VeriSafe Agent: Safeguarding Mobile GUI Agent via Logic-based Action Verification
Jungjae Lee, Dongjae Lee, Chihun Choi, Youngmin Im, Jaeyoung Wi, Kihong Heo, Sangeun Oh, Sunjae Lee, Insik Shin
Stop relying on LLM self-checking for GUI automation. Integrate formal verification as a gatekeeper layer. Best for high-stakes mobile workflows where a single wrong tap compounds errors.
LLM-based mobile GUI agents automate tasks via natural language, but their probabilistic nature makes them unreliable—they execute actions that don't match user intent, breaking workflows.
Method: VeriSafe Agent translates natural language instructions into formal specifications, then uses rule-based verification to check each agent action before execution. Tested on 300 instructions across 18 mobile apps using GPT-4o, it achieved 94.33%-98.33% accuracy in verifying actions—outperforming existing LLM-based verification by 16.33%-30.00%—and increased task completion rates by 90%-130%.

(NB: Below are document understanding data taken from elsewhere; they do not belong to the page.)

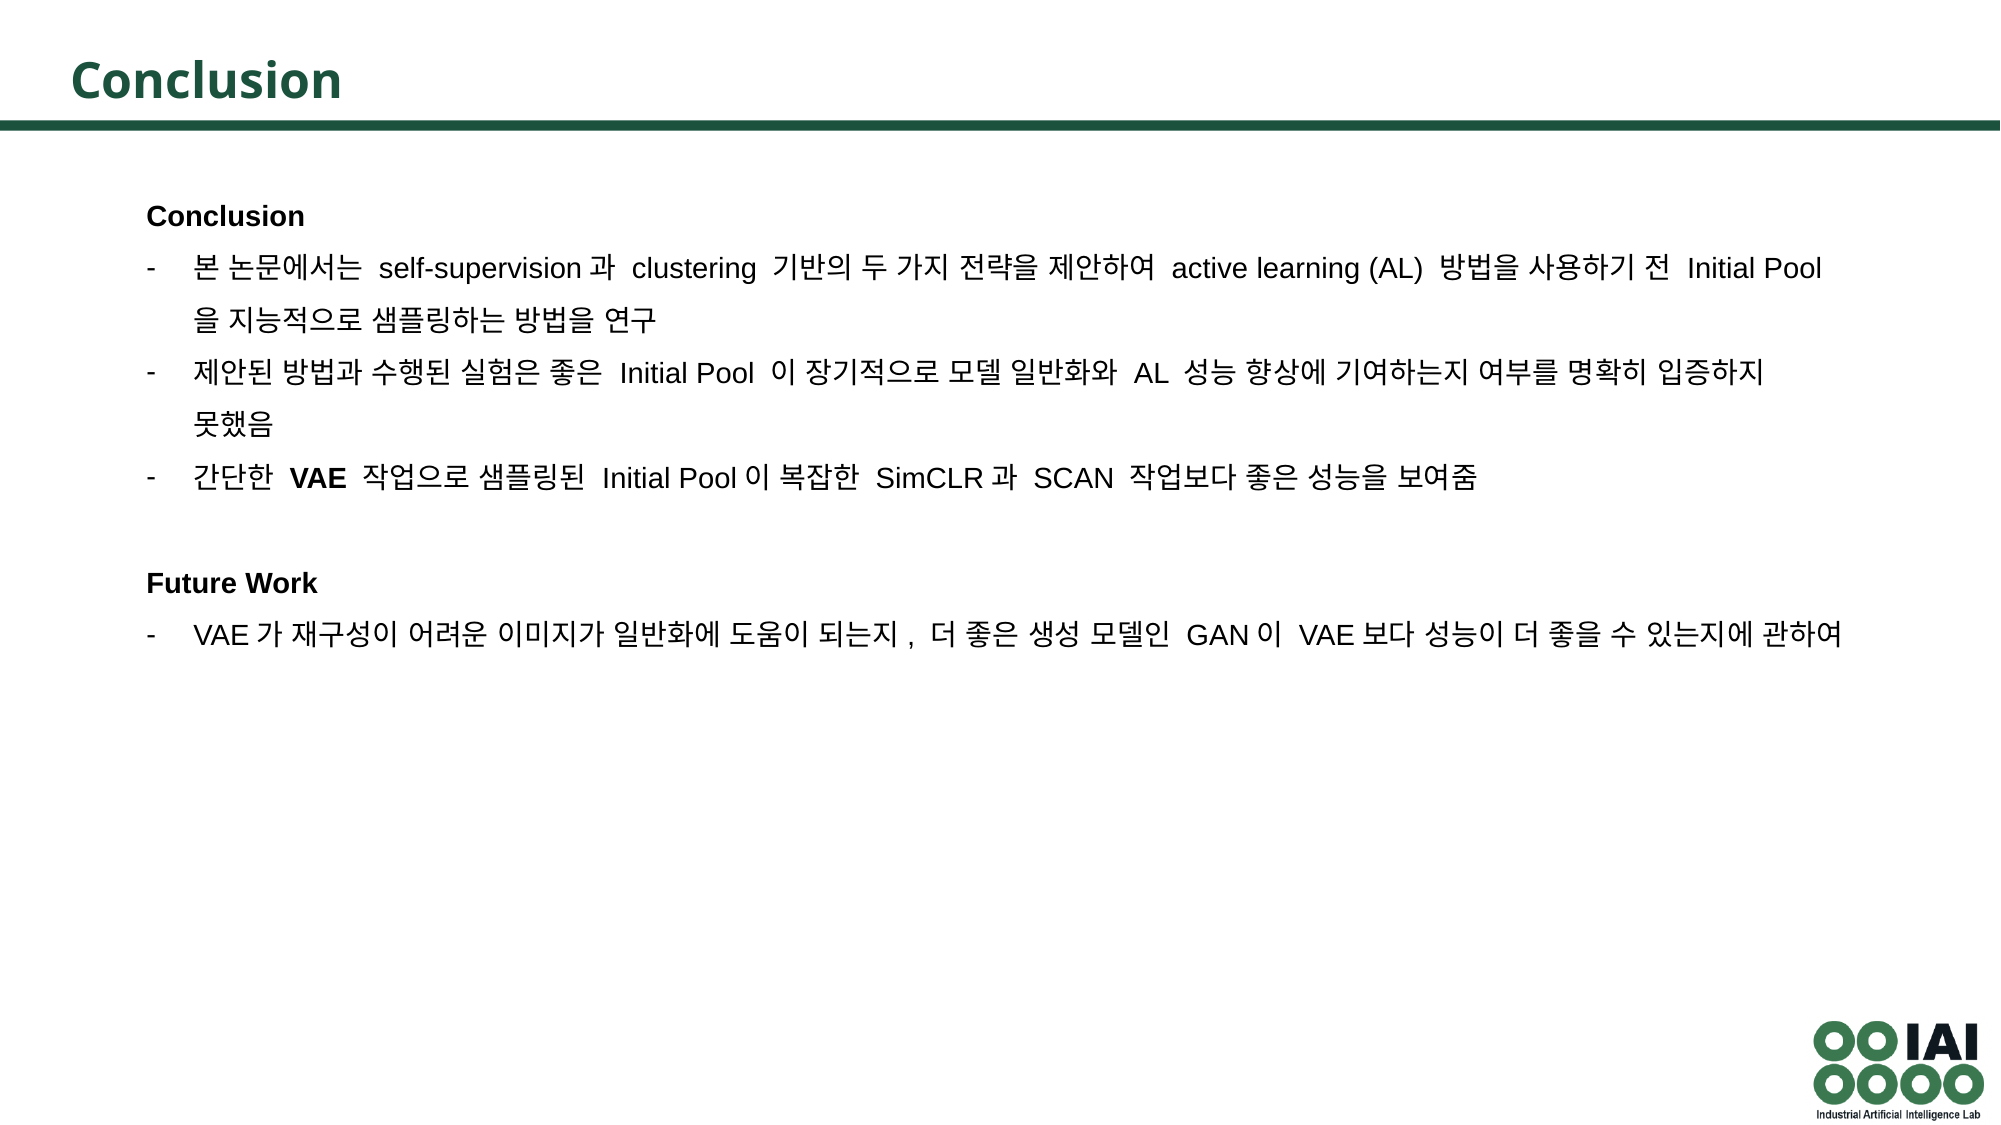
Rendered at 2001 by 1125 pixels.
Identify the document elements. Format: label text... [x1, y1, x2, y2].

picture [1803, 1015, 1992, 1125]
title Conclusion [68, 46, 1209, 237]
text_box Conclusion 본 논문에서는 self-supervision과 clustering 기반의 두 가지 전략을 제안하여 active learning (AL) 방법을 사용하기 전 Initial Pool을 지능적으로 샘플링하는 방법을 연구 제안된 방법과 수행된 실험은 좋은 Initial Pool 이 장기적으로 모델 일반화와 AL 성능 향상에 기여하는지 여부를 명확히 입증하지 못했음 간단한 VAE 작업으로 샘플링된 Initial Pool이 복잡한 SimCLR과 SCAN 작업보다 좋은 성능을 보여줌 Future Work VAE가 재구성이 어려운 이미지가 일반화에 도움이 되는지, 더 좋은 생성 모델인 GAN이 VAE보다 성능이 더 좋을 수 있는지에 관하여 [131, 171, 1869, 659]
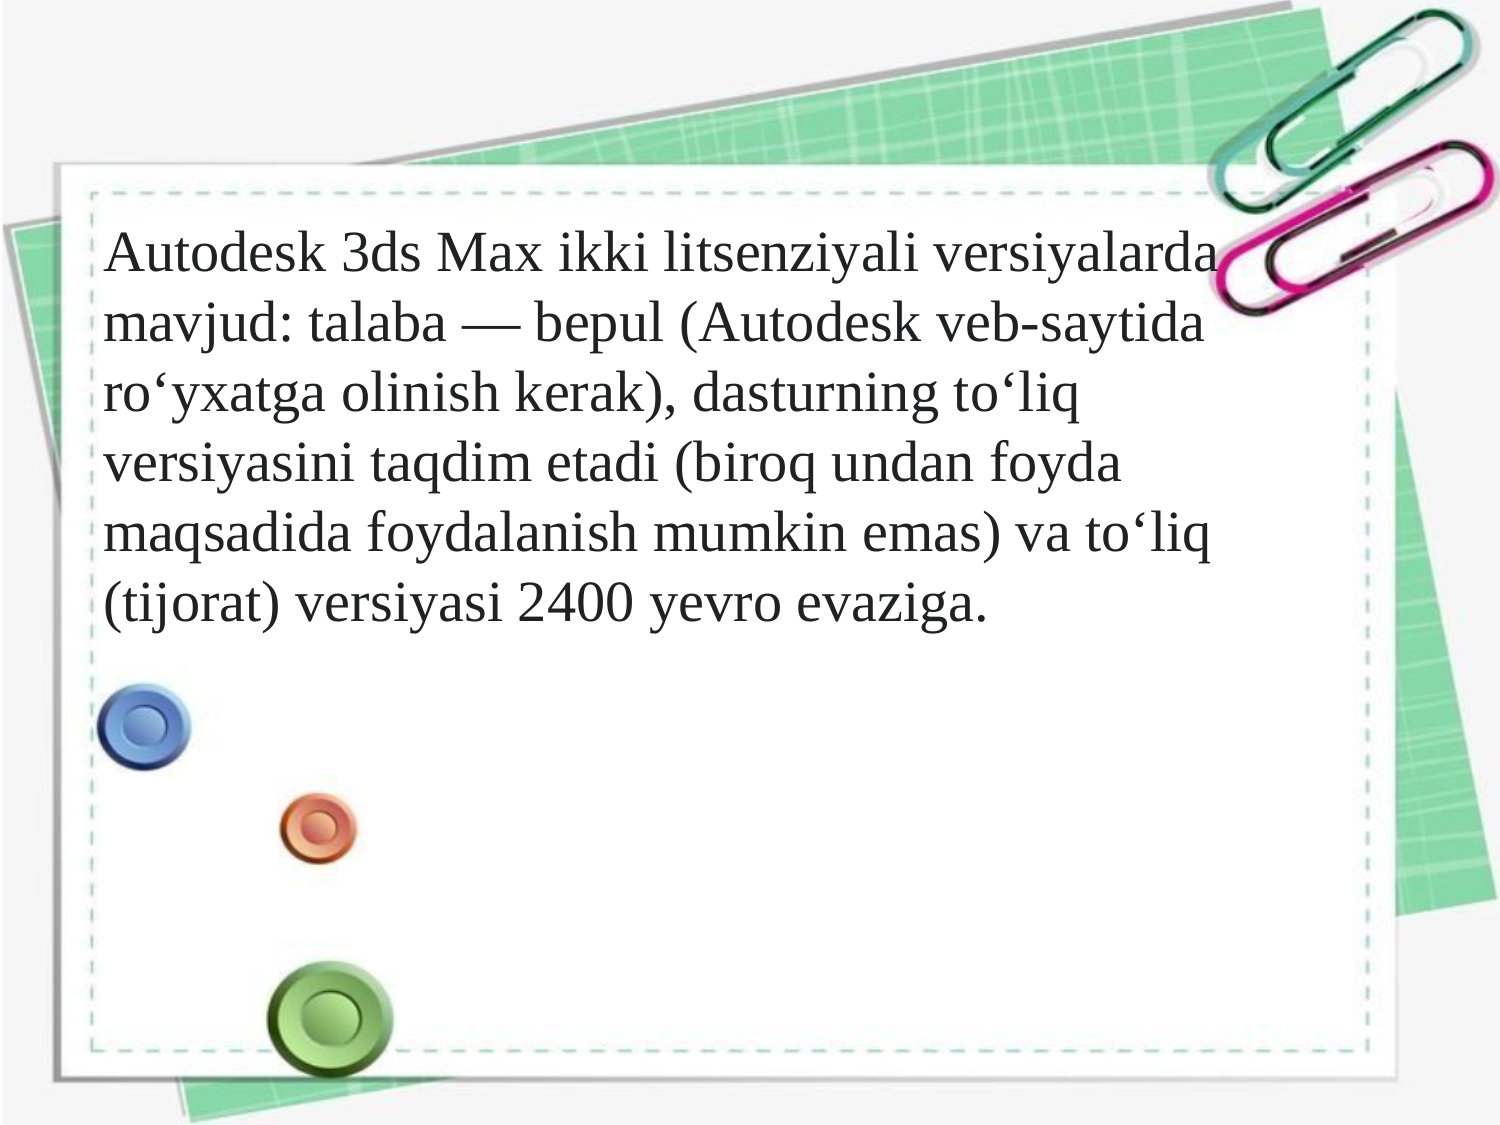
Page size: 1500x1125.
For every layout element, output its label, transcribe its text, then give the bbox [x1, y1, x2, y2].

text_box Autodesk 3ds Max ikki litsenziyali versiyalarda mavjud: talaba — bepul (Autodesk veb-saytida roʻyxatga olinish kerak), dasturning toʻliq versiyasini taqdim etadi (biroq undan foyda maqsadida foydalanish mumkin emas) va toʻliq (tijorat) versiyasi 2400 yevro evaziga. [88, 205, 182, 641]
picture [3, 0, 1500, 1125]
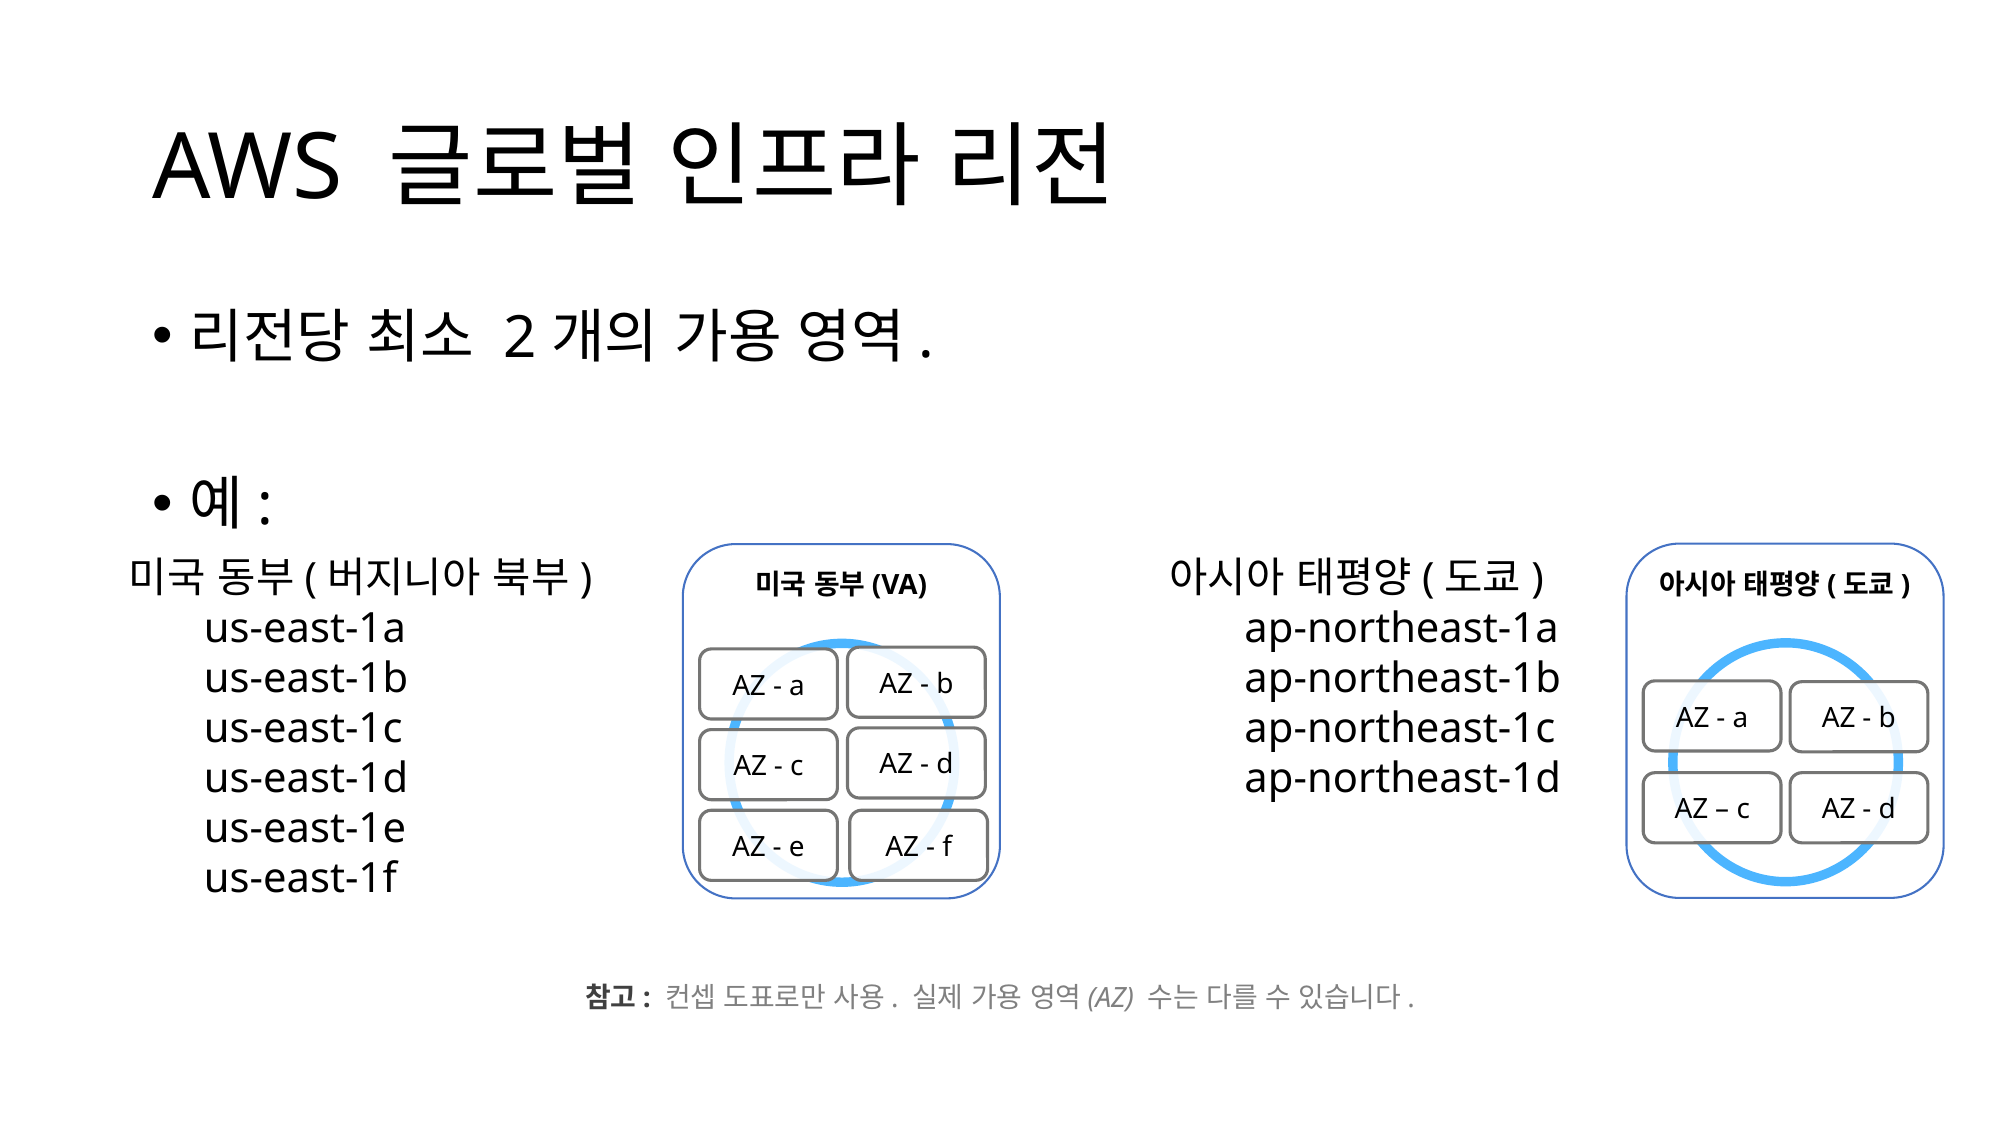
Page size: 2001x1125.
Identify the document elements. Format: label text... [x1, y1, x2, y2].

text_box 아시아 태평양(도쿄) ap-northeast-1a ap-northeast-1b ap-northeast-1c ap-northeast-1d [1079, 543, 1689, 809]
text_box AZ - a [1689, 679, 1783, 753]
title AWS 글로벌 인프라 리전 [137, 59, 1863, 278]
text_box 미국 동부(버지니아 북부) us-east-1a us-east-1b us-east-1c us-east-1d us-east-1e us-east-1f [39, 543, 649, 909]
text_box AZ - b [1789, 680, 1929, 753]
text_box [1689, 641, 1900, 883]
text_box AZ - d [1789, 771, 1929, 844]
list 리전당 최소 2개의 가용 영역. 예: [137, 299, 1863, 972]
text_box 아시아 태평양(도쿄) [1625, 542, 1945, 899]
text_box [682, 544, 1000, 899]
text_box 참고: 컨셉 도표로만 사용. 실제 가용 영역(AZ) 수는 다를 수 있습니다. [0, 972, 2000, 1021]
text_box AZ – c [1642, 771, 1783, 844]
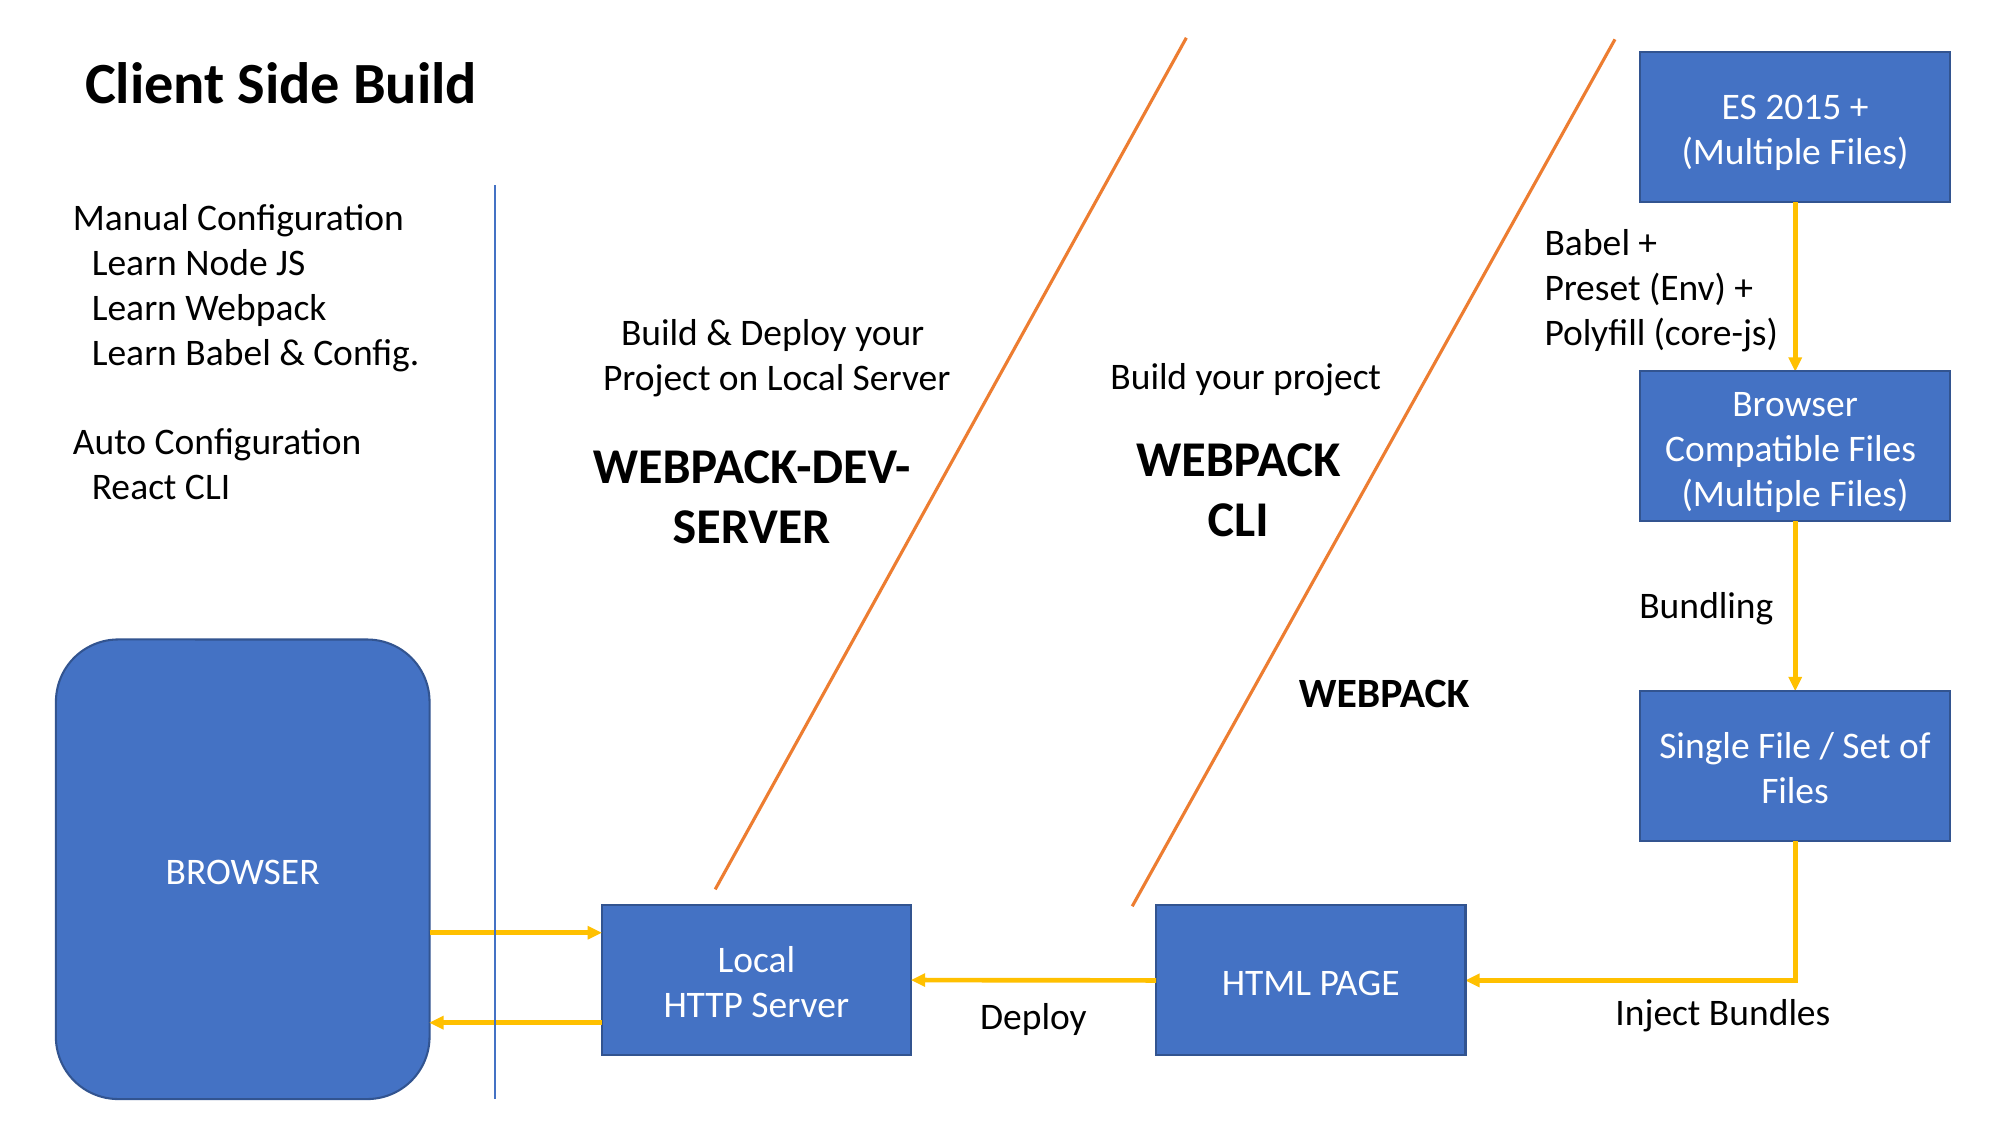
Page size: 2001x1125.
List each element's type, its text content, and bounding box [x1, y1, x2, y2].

text_box Bundling [1624, 573, 1789, 634]
text_box Local HTTP Server [601, 904, 912, 1056]
text_box Babel + Preset (Env) + Polyfill (core-js) [1615, 210, 1795, 361]
text_box Inject Bundles [1701, 980, 1846, 1040]
text_box Single File / Set of Files [1639, 690, 1951, 842]
text_box WEBPACK-DEV- SERVER [578, 426, 715, 561]
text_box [1560, 745, 1701, 1076]
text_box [715, 37, 1187, 890]
text_box Client Side Build [70, 37, 493, 123]
text_box Build & Deploy your Project on Local Server [588, 300, 715, 406]
text_box HTML PAGE [1155, 907, 1467, 1056]
text_box Auto Configuration React CLI [58, 409, 377, 514]
text_box Browser Compatible Files (Multiple Files) [1639, 370, 1951, 522]
text_box Manual Configuration Learn Node JS Learn Webpack Learn Babel & Config. [58, 185, 435, 381]
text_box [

Caveats: Tested only on mobile apps. Desktop GUI agents or web automation may require different formalization approaches.
Reflections: Can autoformalization scale to ambiguous instructions where user intent itself is underspecified? · How does verification latency affect user experience in real-time automation scenarios? · What happens when the formal specification itself misinterprets user intent?